In January 1883 Colorado City’s boom caught the eye of a St. Louis Globe-Democrat reporter who noted that the town’s business transactions for the prior year “amounted to about $10,000,000,” or more than $300 million in present-day dollars. A tenth of that income, reported the paper, went to town founder Dunn for his aggregate sales in merchandise and cattle.
The End of an Era
Anticipating a bright future, Colorado City in 1885 hosted a stockman’s ball to celebrate both the town’s prosperity and the opening of the new three-story brick St. James Hotel, complete with indoor plumbing. Cattlemen and their families from throughout Texas and New Mexico Territory attended the celebration. One contemporary young observer said of the ball, “They put the big pot in the little one.”
As impressive and ostentatious as the “pot” may have been, the celebration marked the end of Colorado City’s heyday, not its beginning. Multiple factors contributed to the subsequent rapid economic decline, including droughts, harsh winters, declining cattle prices and competing regional railroads, particularly those extending to Amarillo and San Angelo. Given multiple railheads from which to choose, west Texas ranchers weighed their options as closely as they weighed their steers. As the manager of the Spur Ranch in 1888 explained, “The advantage of a shipping point on the railroad depends not so much on its proximity to the ranch as on the condition of the range between here and there.”

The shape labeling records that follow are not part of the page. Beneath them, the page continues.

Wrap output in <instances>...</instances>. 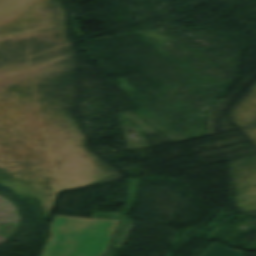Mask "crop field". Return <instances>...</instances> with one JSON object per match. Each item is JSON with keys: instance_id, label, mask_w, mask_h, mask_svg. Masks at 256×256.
Returning a JSON list of instances; mask_svg holds the SVG:
<instances>
[{"instance_id": "obj_2", "label": "crop field", "mask_w": 256, "mask_h": 256, "mask_svg": "<svg viewBox=\"0 0 256 256\" xmlns=\"http://www.w3.org/2000/svg\"><path fill=\"white\" fill-rule=\"evenodd\" d=\"M202 256H242V253L214 243Z\"/></svg>"}, {"instance_id": "obj_1", "label": "crop field", "mask_w": 256, "mask_h": 256, "mask_svg": "<svg viewBox=\"0 0 256 256\" xmlns=\"http://www.w3.org/2000/svg\"><path fill=\"white\" fill-rule=\"evenodd\" d=\"M118 221L58 216L41 256H101Z\"/></svg>"}]
</instances>
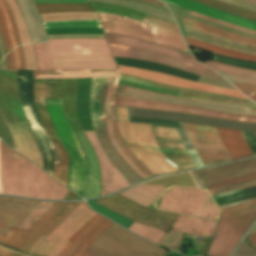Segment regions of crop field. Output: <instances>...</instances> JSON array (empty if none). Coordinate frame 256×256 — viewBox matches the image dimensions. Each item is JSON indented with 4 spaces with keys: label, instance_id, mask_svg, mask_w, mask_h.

Over the latter half of the 1880s Colorado City gradually declined in wealth, significance and, mercifully, violence. By 1890 the population had plummeted from its 1884 peak of 6,000 to 1,582, while several of the surrounding communities it had spawned surpassed it with their own rail stops and ambitions. Perhaps if Sheriff Ware and vice king Johnson hadn’t colluded to curb violence, Colorado City might have developed a more flamboyant reputation and ensured its place among the Old West’s famed cattle towns. Or maybe if Colorado City hadn’t been so convenient to the ranches it served—at least compared to Kansas cow towns—it would have birthed a trail herd or cowhand Herodotus to chronicle for posterity its brief time in the sun. Instead, Colorado City flamed out like a west Texas sunset, spectacular in its moment but soon replaced by other, more boisterous cow towns.
For further reading on this topic author Preston Lewis recommends If I Can Do It Horseback, by John Hendrix; Jeff Milton: A Good Man With a Gun, by J. Evetts Haley; and Lore and Legend: A Compilation of Documents Depicting the History of Colorado City and Mitchell County, compiled by J. Lee Jones Jr. and Nona C. Jones.